Problem details:
Exactly as written, set down each line of the data below except its pictures.

Information supplied:
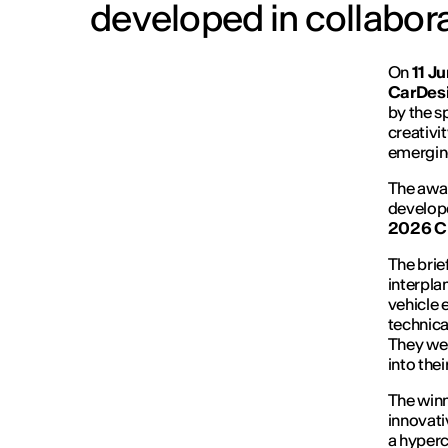
developed in collabo
On
11 J
CarDesi
by the s
creativi
emerging
The awar
develope
2026 C
The brie
interpla
vehicle 
technica
They were
into the
The winn
innovati
a hyperc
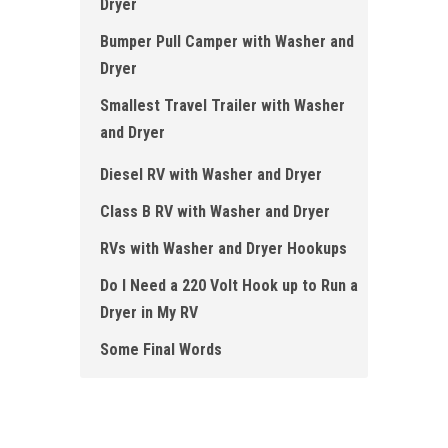
Dryer
Bumper Pull Camper with Washer and
Dryer
Smallest Travel Trailer with Washer
and Dryer
Diesel RV with Washer and Dryer
Class B RV with Washer and Dryer
RVs with Washer and Dryer Hookups
Do I Need a 220 Volt Hook up to Run a
Dryer in My RV
Some Final Words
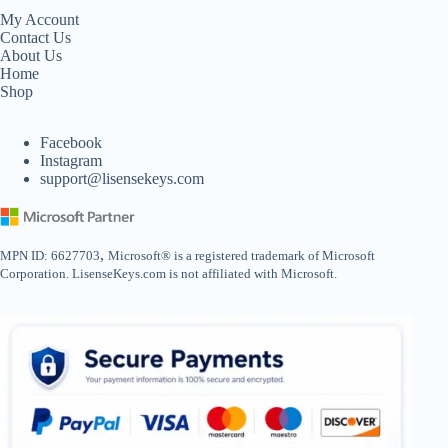
My Account
Contact Us
About Us
Home
Shop
Facebook
Instagram
support@lisensekeys.com
,
MPN ID: 6627703
Microsoft® is a registered trademark of Microsoft
Corporation. LisenseKeys.com is not affiliated with Microsoft.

Response:
developed in collabo
On
11 J
CarDesi
by the s
creativi
emerging
The awar
develope
2026 C
The brie
interpla
vehicle 
technica
They were
into the
The winn
innovati
a hyperc
Dryer
Bumper Pull Camper with Washer and
Dryer
Smallest Travel Trailer with Washer
and Dryer
Diesel RV with Washer and Dryer
Class B RV with Washer and Dryer
RVs with Washer and Dryer Hookups
Do I Need a 220 Volt Hook up to Run a
Dryer in My RV
Some Final Words
My Account
Contact Us
About Us
Home
Shop
Facebook
Instagram
support@lisensekeys.com
,
MPN ID: 6627703
Microsoft® is a registered trademark of Microsoft
Corporation. LisenseKeys.com is not affiliated with Microsoft.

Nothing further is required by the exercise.